Hayir baldur2, her sey tamam degil ama onu demeden kimse sana -hakli olarak- yanasmayacak. Ne zaman bu surdurulen yalanin sorumlulugu (bak soykirimin sorumlulugu demiyorum!) kabul edilir, "Cok ayip ettik" denir, o zaman iliskiler normallesmeye baslar, ulkenin imaji duzelir + pragmatik bakarsak o "herkesin bize dusman oldugu bati dunyasi"nin elindeki onemli bir "koz" veya "kart" gitmis olur.
Turkiye once Almanlar soykirimla nasil yuzlesmis ve bu toplum bilincine nasil isletilmis baksin ondan sonra bir daha dusunursun "Neden biz onlara soykirim yaptiniz diye bagirmiyoruz?" diye.
e almanya zaten bunu inkar etmiyor ki, hukuki sonucuna da katlandı, ikinci dünya savaşından sonra, deve yüküyle tazminat ödedi, ödemeye devam ediyor.
bence bu iş buradakilerin dediği gibi kolay değil. eğer sizin dediğiniz gibi türkiye soykırımı kabul etse ailelere tazminat verse de kapanmaz. madem bu kadar basit kaç yıllık mevzuyu niye kapatmıyor devletin başındakiler. sizin düşündüğünüzü düşünemiyorlar mı?
Soykirim soykirimdir.
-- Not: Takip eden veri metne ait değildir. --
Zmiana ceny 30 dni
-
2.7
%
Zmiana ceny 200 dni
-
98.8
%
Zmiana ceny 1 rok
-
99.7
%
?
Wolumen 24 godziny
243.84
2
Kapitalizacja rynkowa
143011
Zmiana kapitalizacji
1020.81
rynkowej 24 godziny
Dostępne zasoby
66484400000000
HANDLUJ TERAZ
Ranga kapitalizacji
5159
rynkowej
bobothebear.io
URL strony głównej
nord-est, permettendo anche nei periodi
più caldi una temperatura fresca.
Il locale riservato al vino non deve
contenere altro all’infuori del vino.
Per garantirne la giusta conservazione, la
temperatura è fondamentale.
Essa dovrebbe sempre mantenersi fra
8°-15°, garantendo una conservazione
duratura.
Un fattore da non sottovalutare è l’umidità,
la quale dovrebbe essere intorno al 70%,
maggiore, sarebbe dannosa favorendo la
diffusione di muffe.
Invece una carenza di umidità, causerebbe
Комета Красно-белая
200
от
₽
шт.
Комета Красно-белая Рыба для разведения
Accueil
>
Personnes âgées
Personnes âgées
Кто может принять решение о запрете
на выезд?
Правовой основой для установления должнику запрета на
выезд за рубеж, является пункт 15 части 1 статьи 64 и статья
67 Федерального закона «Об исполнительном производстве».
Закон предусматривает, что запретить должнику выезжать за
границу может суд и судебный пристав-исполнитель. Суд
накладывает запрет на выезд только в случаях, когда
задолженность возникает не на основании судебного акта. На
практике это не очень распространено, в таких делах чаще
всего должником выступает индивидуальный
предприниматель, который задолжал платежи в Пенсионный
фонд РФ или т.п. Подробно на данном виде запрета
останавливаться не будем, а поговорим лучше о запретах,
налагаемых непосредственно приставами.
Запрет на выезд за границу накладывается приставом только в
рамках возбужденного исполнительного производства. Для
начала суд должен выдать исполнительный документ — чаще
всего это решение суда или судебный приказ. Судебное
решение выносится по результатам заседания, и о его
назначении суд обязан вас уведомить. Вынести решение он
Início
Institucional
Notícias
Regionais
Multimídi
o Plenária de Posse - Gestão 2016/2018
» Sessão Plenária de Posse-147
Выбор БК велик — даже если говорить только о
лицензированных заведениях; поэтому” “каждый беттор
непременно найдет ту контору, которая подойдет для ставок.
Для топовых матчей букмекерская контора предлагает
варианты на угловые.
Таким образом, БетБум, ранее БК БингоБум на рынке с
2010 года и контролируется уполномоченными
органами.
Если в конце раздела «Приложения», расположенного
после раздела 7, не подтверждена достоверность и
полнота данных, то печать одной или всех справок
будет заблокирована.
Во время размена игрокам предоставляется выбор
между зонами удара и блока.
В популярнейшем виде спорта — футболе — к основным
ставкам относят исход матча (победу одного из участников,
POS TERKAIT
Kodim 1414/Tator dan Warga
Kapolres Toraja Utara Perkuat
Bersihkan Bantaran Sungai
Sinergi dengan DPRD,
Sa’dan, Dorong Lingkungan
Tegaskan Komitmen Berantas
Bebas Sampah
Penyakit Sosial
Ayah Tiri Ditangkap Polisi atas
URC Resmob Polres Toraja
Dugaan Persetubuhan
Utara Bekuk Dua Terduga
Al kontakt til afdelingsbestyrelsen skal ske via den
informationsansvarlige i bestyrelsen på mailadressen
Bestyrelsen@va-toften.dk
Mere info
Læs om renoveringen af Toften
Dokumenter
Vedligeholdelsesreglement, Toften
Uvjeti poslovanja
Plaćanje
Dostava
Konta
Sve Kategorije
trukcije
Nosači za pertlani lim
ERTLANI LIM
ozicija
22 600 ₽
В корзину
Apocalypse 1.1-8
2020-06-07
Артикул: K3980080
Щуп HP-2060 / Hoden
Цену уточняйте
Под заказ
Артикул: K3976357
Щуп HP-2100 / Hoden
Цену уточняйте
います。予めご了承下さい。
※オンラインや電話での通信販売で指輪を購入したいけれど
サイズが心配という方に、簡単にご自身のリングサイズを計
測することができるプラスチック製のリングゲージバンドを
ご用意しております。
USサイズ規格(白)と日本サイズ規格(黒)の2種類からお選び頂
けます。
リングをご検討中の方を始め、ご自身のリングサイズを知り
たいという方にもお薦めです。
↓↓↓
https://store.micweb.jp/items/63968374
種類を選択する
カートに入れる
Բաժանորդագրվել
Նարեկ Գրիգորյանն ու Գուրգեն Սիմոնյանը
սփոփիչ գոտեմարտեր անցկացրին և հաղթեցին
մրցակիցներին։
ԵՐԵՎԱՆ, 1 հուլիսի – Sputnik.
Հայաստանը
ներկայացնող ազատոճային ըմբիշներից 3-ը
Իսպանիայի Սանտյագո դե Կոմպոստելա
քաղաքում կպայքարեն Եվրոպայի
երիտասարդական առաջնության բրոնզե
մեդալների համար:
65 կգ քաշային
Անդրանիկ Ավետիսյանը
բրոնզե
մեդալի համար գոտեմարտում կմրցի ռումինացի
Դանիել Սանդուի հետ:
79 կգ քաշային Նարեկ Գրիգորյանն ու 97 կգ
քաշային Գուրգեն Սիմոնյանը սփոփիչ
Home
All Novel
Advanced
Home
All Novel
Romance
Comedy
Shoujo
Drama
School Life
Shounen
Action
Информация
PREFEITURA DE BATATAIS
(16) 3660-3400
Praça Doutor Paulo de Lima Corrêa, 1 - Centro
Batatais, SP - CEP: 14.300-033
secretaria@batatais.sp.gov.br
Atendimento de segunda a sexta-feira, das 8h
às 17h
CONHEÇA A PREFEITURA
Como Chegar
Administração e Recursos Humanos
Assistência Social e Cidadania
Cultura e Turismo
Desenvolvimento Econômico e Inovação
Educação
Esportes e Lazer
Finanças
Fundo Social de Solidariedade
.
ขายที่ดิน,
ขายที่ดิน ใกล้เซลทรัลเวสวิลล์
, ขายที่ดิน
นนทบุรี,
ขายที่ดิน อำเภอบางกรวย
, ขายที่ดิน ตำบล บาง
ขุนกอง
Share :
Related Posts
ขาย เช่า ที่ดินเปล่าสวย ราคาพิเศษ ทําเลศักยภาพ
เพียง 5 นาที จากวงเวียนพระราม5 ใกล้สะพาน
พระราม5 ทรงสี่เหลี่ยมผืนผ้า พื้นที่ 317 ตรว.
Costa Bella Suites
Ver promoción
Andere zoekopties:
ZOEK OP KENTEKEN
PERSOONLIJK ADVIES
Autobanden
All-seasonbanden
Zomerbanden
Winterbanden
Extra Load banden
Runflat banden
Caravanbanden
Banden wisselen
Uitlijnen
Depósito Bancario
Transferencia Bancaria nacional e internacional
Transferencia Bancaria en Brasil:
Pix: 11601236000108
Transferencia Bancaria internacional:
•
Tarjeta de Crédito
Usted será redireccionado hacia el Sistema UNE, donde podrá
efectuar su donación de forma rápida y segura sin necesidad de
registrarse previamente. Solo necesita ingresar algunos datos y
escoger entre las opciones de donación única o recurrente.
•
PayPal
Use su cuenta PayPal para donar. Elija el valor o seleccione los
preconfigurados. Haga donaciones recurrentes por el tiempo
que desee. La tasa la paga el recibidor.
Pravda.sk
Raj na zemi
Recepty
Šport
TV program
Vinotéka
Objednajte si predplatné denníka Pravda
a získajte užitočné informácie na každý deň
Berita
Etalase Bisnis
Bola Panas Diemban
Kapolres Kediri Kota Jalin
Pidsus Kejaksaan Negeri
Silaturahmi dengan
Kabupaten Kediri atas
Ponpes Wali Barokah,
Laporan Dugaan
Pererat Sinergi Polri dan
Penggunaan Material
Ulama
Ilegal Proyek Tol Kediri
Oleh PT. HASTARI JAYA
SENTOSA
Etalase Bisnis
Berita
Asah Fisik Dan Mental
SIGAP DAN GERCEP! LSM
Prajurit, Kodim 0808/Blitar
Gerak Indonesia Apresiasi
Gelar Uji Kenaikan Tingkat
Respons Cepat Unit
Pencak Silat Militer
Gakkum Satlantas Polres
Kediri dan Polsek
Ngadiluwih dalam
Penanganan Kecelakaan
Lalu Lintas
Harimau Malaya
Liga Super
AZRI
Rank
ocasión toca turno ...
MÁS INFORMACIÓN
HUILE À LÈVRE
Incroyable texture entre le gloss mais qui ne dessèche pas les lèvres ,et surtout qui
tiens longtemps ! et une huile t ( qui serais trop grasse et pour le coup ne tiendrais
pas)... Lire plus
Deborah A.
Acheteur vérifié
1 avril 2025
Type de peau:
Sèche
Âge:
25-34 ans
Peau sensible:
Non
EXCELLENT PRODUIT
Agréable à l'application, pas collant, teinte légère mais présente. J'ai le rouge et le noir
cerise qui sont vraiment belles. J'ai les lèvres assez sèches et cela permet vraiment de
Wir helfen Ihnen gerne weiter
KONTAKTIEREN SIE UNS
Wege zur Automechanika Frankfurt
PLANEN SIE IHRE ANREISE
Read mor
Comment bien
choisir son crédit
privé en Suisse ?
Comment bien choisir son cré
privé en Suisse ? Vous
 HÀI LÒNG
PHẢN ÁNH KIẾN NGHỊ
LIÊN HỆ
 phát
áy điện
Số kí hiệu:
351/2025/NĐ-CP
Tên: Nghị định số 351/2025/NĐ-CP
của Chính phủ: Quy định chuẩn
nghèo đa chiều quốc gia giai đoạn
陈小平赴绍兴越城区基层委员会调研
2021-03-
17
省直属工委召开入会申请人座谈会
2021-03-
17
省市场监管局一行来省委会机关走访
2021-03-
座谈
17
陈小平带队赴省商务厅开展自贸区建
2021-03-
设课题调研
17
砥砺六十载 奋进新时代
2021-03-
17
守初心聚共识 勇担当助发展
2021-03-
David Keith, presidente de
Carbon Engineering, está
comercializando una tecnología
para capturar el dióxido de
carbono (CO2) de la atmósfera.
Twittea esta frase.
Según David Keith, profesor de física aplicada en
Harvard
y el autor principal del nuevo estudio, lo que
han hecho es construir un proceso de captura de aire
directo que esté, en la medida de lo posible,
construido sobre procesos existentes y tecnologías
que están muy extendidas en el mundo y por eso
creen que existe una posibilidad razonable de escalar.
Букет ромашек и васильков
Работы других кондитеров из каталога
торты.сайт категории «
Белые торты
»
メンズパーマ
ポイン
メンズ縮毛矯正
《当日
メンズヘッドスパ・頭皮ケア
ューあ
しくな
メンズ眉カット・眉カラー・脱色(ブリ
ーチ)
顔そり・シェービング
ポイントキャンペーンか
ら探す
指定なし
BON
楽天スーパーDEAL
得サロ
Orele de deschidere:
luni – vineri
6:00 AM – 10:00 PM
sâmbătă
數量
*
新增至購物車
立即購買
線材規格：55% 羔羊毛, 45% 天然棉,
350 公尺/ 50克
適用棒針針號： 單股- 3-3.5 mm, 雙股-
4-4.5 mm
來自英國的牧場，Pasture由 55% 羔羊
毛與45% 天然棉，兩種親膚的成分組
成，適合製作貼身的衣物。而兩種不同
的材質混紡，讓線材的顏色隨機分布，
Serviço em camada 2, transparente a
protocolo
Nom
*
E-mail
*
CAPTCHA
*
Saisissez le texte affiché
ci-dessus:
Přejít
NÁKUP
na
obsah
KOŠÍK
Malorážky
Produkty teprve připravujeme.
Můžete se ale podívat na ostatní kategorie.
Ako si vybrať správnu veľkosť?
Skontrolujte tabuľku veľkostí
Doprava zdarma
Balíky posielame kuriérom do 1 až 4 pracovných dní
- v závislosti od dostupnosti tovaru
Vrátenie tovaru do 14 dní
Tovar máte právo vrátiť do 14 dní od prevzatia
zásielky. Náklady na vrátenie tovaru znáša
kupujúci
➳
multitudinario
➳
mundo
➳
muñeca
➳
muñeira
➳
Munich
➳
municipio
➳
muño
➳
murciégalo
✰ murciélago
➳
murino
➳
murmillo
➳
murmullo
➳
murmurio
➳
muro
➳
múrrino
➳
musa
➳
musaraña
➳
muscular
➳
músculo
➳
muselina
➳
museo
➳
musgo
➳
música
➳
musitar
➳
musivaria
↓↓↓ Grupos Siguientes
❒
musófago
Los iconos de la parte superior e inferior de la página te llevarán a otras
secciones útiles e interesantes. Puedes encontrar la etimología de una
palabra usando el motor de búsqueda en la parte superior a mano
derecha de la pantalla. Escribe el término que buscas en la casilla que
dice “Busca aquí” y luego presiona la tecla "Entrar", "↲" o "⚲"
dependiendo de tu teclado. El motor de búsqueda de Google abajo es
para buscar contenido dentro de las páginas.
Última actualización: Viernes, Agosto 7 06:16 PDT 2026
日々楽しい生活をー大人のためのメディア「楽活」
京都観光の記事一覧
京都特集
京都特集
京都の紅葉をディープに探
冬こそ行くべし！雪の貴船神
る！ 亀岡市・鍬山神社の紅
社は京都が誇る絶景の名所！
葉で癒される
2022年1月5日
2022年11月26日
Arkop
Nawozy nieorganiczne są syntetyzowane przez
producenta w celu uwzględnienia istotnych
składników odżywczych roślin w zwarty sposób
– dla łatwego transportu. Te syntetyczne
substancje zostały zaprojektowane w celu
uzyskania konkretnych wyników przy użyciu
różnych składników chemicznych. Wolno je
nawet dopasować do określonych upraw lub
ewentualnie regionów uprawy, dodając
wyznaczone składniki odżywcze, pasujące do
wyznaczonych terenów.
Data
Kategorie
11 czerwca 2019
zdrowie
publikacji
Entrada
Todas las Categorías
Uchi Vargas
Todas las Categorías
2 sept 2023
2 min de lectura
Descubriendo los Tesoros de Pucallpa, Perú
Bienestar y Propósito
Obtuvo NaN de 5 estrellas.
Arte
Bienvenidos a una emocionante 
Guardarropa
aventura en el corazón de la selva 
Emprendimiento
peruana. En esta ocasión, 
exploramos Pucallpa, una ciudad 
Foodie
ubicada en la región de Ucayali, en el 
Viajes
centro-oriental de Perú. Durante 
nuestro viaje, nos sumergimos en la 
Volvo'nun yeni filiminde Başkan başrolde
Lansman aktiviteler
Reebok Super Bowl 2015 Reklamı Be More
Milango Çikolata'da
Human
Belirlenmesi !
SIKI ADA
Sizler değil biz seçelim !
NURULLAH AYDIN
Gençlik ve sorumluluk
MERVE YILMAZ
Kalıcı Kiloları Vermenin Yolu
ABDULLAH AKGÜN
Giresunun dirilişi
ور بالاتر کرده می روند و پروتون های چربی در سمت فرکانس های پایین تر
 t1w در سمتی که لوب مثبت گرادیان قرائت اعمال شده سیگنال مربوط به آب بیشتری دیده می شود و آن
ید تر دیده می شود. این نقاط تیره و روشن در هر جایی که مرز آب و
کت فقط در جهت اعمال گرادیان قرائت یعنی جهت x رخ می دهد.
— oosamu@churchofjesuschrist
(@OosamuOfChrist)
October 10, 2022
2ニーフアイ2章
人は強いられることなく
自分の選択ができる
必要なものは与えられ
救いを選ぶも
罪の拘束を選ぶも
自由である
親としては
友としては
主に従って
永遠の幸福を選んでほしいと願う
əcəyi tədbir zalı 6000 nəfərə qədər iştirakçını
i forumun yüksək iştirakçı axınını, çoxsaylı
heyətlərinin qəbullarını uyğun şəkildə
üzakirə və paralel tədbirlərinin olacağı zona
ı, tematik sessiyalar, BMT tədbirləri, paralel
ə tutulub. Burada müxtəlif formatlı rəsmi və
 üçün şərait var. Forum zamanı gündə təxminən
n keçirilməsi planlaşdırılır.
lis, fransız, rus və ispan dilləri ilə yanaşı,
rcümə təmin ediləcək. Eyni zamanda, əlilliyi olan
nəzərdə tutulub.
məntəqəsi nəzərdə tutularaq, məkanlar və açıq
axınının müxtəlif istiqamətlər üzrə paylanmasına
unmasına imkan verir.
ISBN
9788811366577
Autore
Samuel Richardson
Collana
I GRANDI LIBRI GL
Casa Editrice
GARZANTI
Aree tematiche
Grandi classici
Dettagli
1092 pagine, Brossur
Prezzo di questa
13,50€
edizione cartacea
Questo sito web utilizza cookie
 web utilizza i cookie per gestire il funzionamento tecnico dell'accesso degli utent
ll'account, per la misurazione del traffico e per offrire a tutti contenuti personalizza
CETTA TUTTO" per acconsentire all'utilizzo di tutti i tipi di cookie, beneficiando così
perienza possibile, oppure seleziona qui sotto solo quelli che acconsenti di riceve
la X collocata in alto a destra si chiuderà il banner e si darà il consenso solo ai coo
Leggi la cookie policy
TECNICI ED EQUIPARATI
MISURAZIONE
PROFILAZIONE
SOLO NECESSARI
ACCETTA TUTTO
Baskalarinin soykirim yapmis olmasi Turkiye'de olanlari degistirmez. X sebebiyle de olsa Y sebebiyle de olsa o insanlarin telef oldugu bir gercek. Evet o donem Turkler de katledildi. Ama bu Ermeniler'in suruldugu gercegini degistirmiyor.
Sahsi dusuncem bunun kabul edilmemesinin tek sebebinin odenilecek tazminat oldugu yonunde.
Tazminat dediğimiz şey para değil, o en basiti zaten. Asıl tazminat toprak vermek. Ben özür dileyip toprak verecek birini göremiyorum şu an. Almanlarla Fransızların toprak verme gibi bir durumu yoktu Türkiye'den farklı olarak.
buradaki asıl mevzu ''tehcir'' kavramı.
türk tezi, ''tehcir'' yasal bir uygulamadır, bu yasal uygulama yapılırken, ermenilerin kusursuz bir şekilde nakli elde olmayan sebeplerle mümkün olmamıştır, kasıt olmasa da insanlar maalesef ölmüştür.
ermeniler ise tehcir'i başlı başına soykırım kastı olarak görüyor.
ya 100 yıl önce ölenler kimsenin umurunda falan değil. ermeniler, özellikle yahudi soykırı sonunda almanyadan alınan tazminatları gördüğü için bu işin peşini bırakmaz, türkiye'de özür dileriz dersek, ermeni gayrımenkülleri ve tazminatından başımızı alamayız diye asla kabul etmez.
olay tamamen politik bir mevzuya dönmüş.
E mallarina el koyulup olume gonderilen kisilerin torunlarinin tazminat istemesi normal degil mi?
normal olup olmamasının bir önemi yok ki sonuç açısından.
tazminat için uluslararası mahkemelerin ''soykırım'' kararı gerekir, şu an öyle bir yargılama filan yok, türkiye aleyhine.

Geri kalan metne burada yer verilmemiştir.